This movie, “Demolition” gave many things to think about. It is a story of a very successful banker who experiences deconstruction of all the things he once knew after the death of his wife. Out of shock for the death of his wife in a car accident, he starts to disassemble broken things. He starts to demolish malfunctioning things in the notion that if you can disassemble everything completely, then you can find out the malfunctioning thing and you can fix it.
He starts to disassemble things around him and also he starts to disassemble his own memories to figure out what went wrong. Why is the toilet door making noises? Why is his computer not working? Why did the vending machine in the hospital fail to give him what he paid for? Why are there so many broken things? While he was looking at the broken things outside and tried to fix it, he realized that there are many broken things in his memory and in this life (especially in his marriage life). How can I know what went wrong? To know what is wrong, first he must disassemble everything and put everything apart to find out broken parts which cause problem.
To figure out what went wrong in his life, he first take apart his office life. He break himself away from all the familiar things around him in his office: his office and things he used to use, the workers around him, and most of all his boss and also his father-in-law. He tries to redefine all the relationship he once had known. Not only that, he start to break down the private space in which he spent his marriage life with his wife, that is, his house. He starts to break down the windows, doors, TV sets, walls, drawers, everything in the house.

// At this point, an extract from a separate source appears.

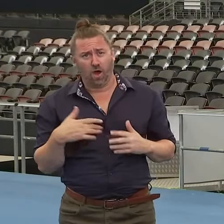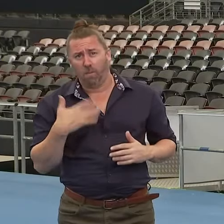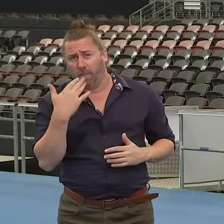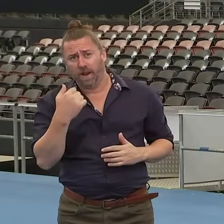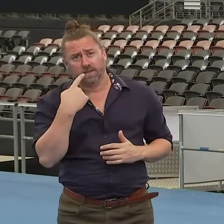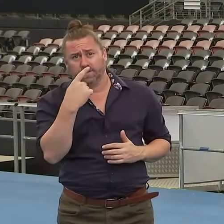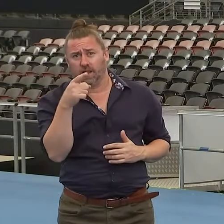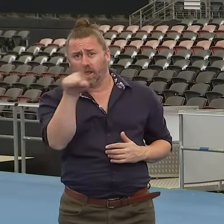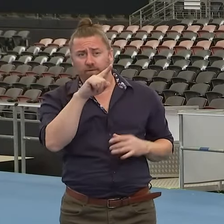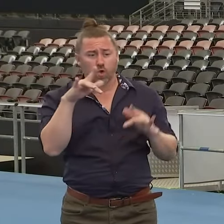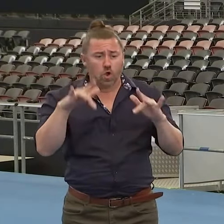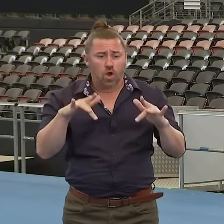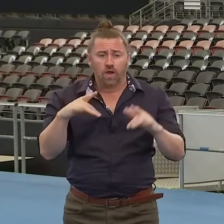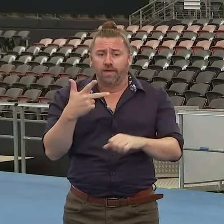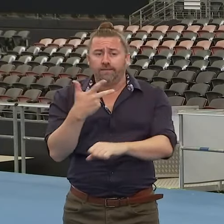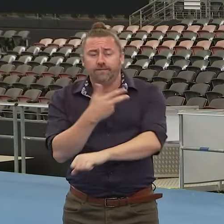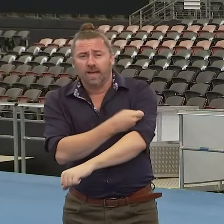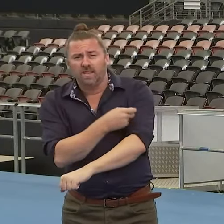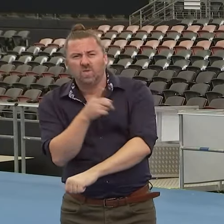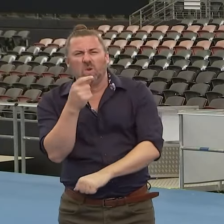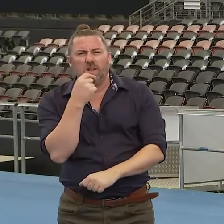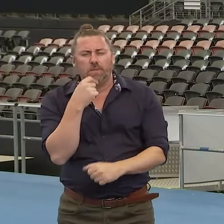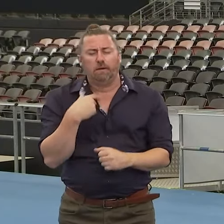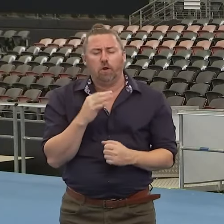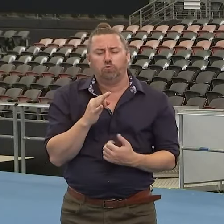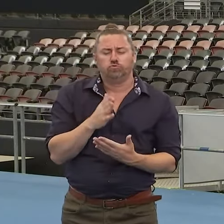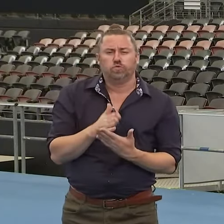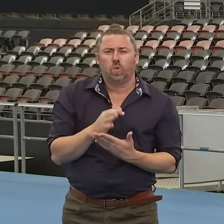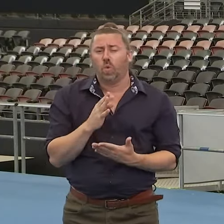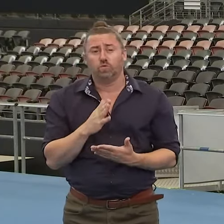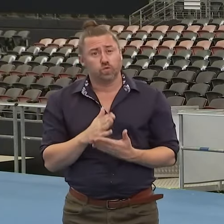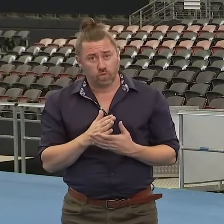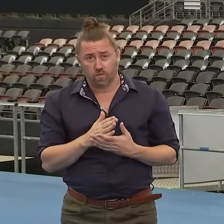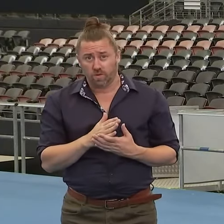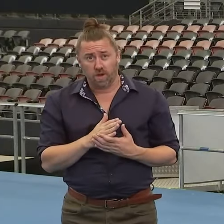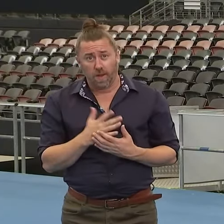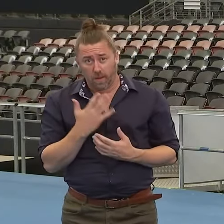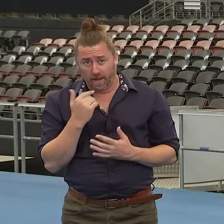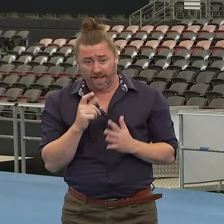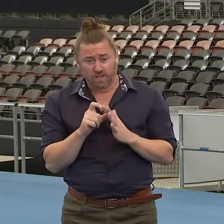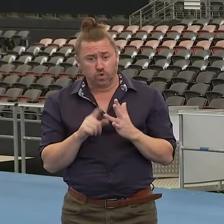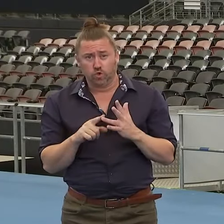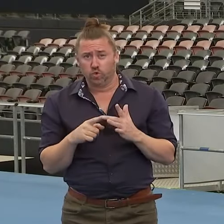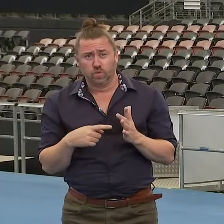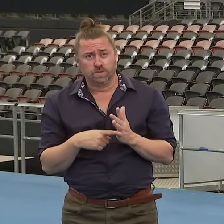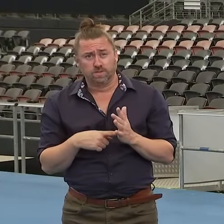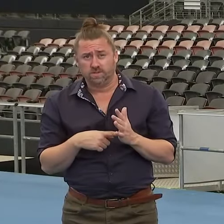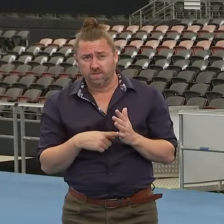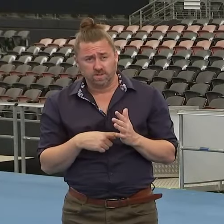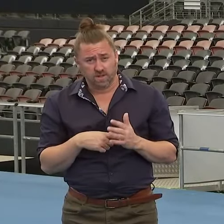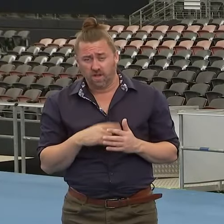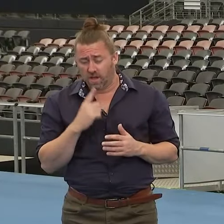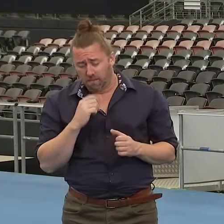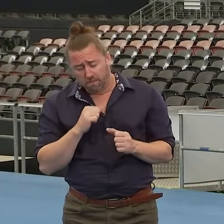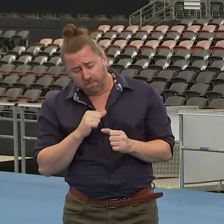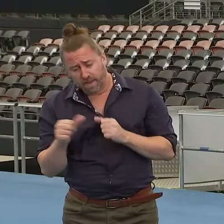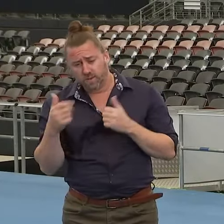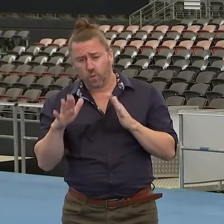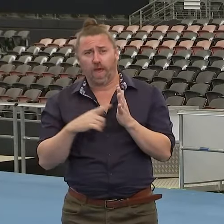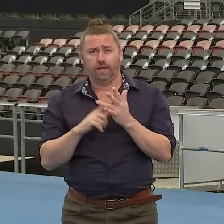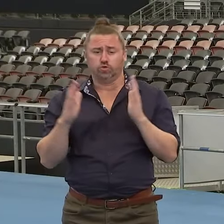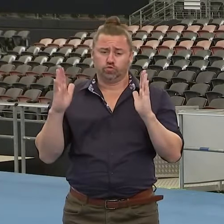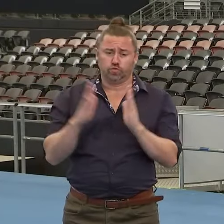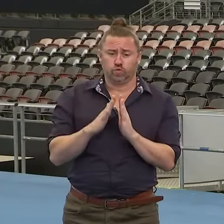is not vaccinated or anyone who is thinking twice about it, please go and get vaccinated. It is the best protection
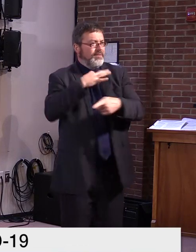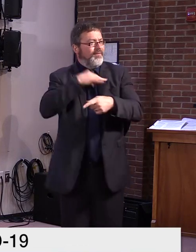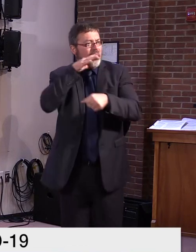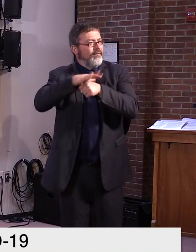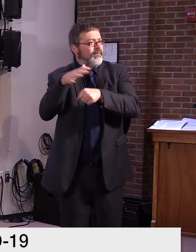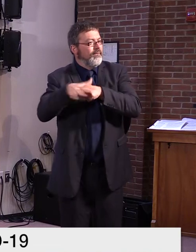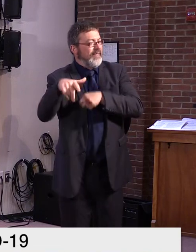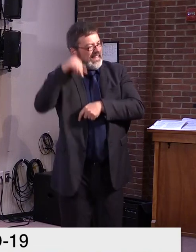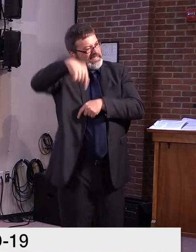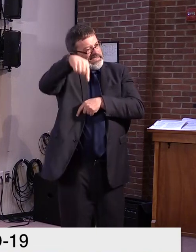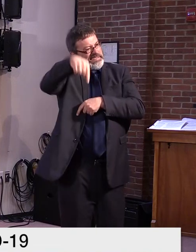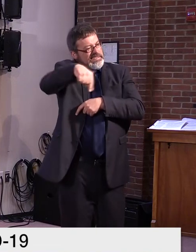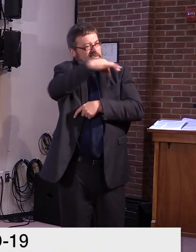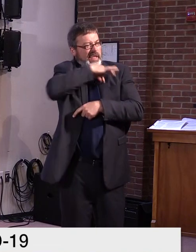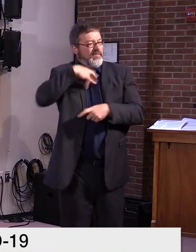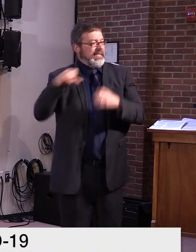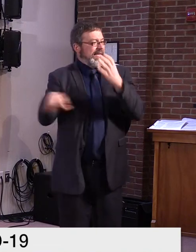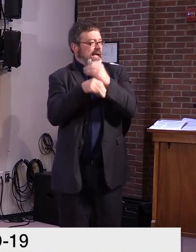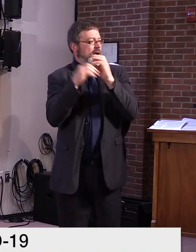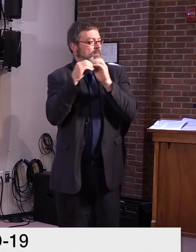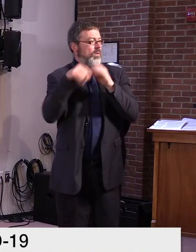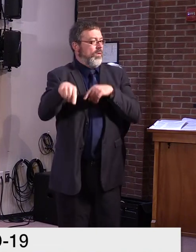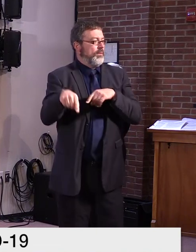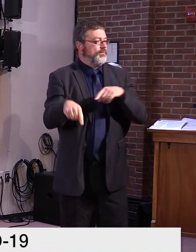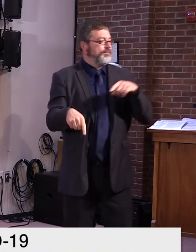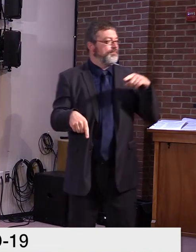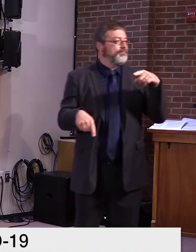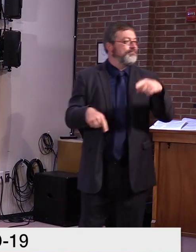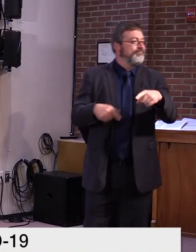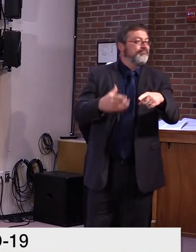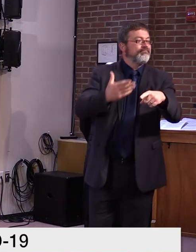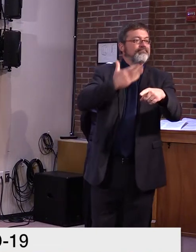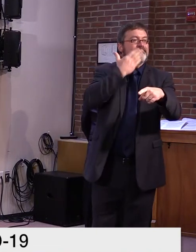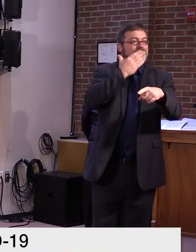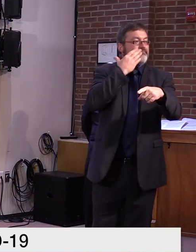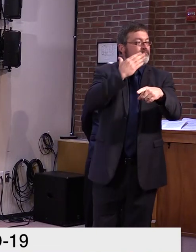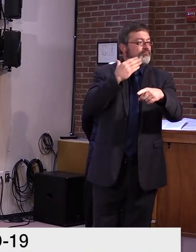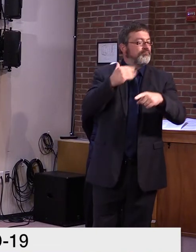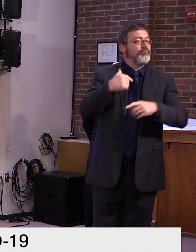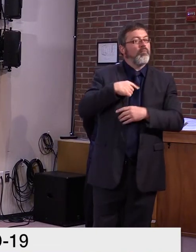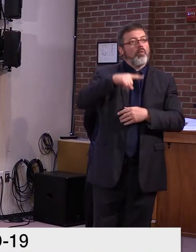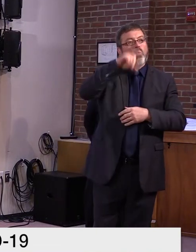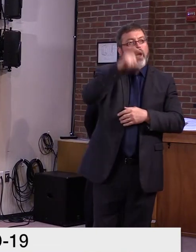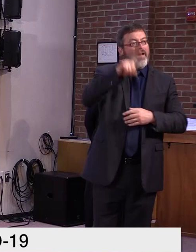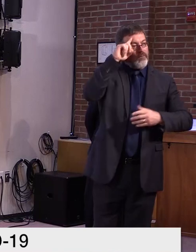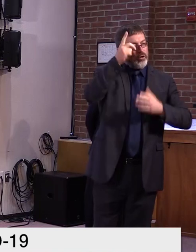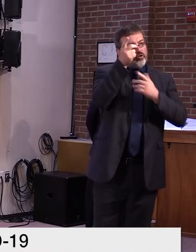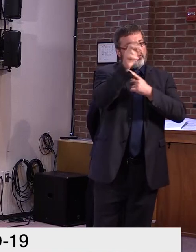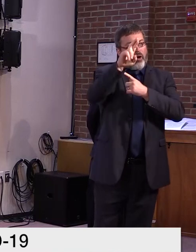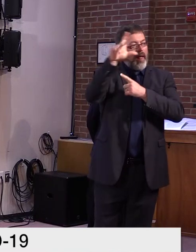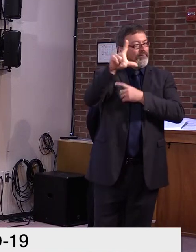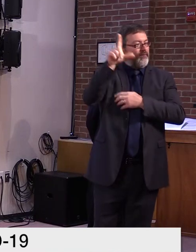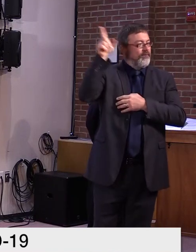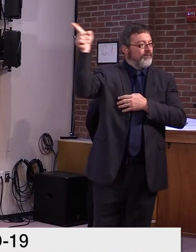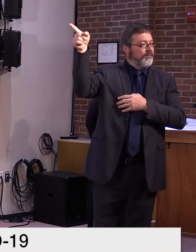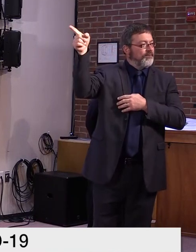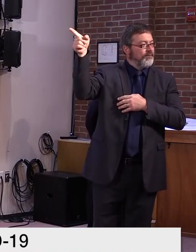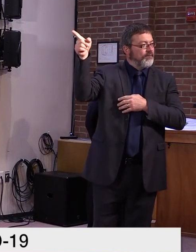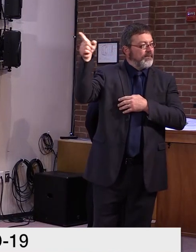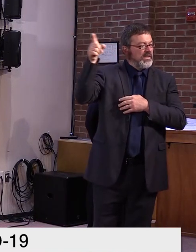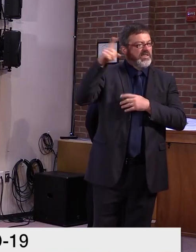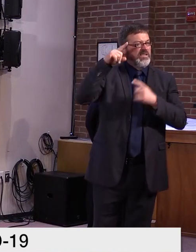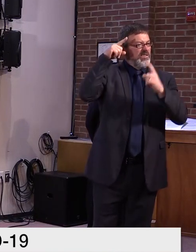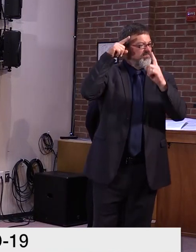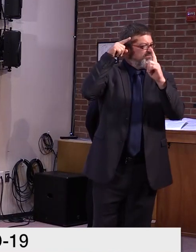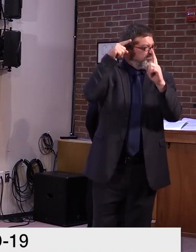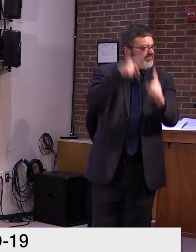-up question for Latine about that, um, UVM study. Um, well, more, it's, it's preprint as a study.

The more he breaks down things, the more difficult it becomes for him to put things together. While disassembling things, what he find out is that there is no answer to fix the problem, and neither is there any way for him to go back to the original condition. His demolition reveals that fixing is out of the question. And the only thing he can do is to demolish everything completely and in that way he can start from the scratch. Now at the end of the movie he is demolishing things, not because he wanted to find the answer or to fix the problem, but just to break down everything which belongs to his previous life so that he can start a new life.
In life you cannot fix anything. And if it goes wrong beyond your control, demolish it so that you may build a new one. Whether you are happier or not, it does not matter because there is no other way to make your life go on. Can you fix broken things to make it work? Perhaps or perhaps not.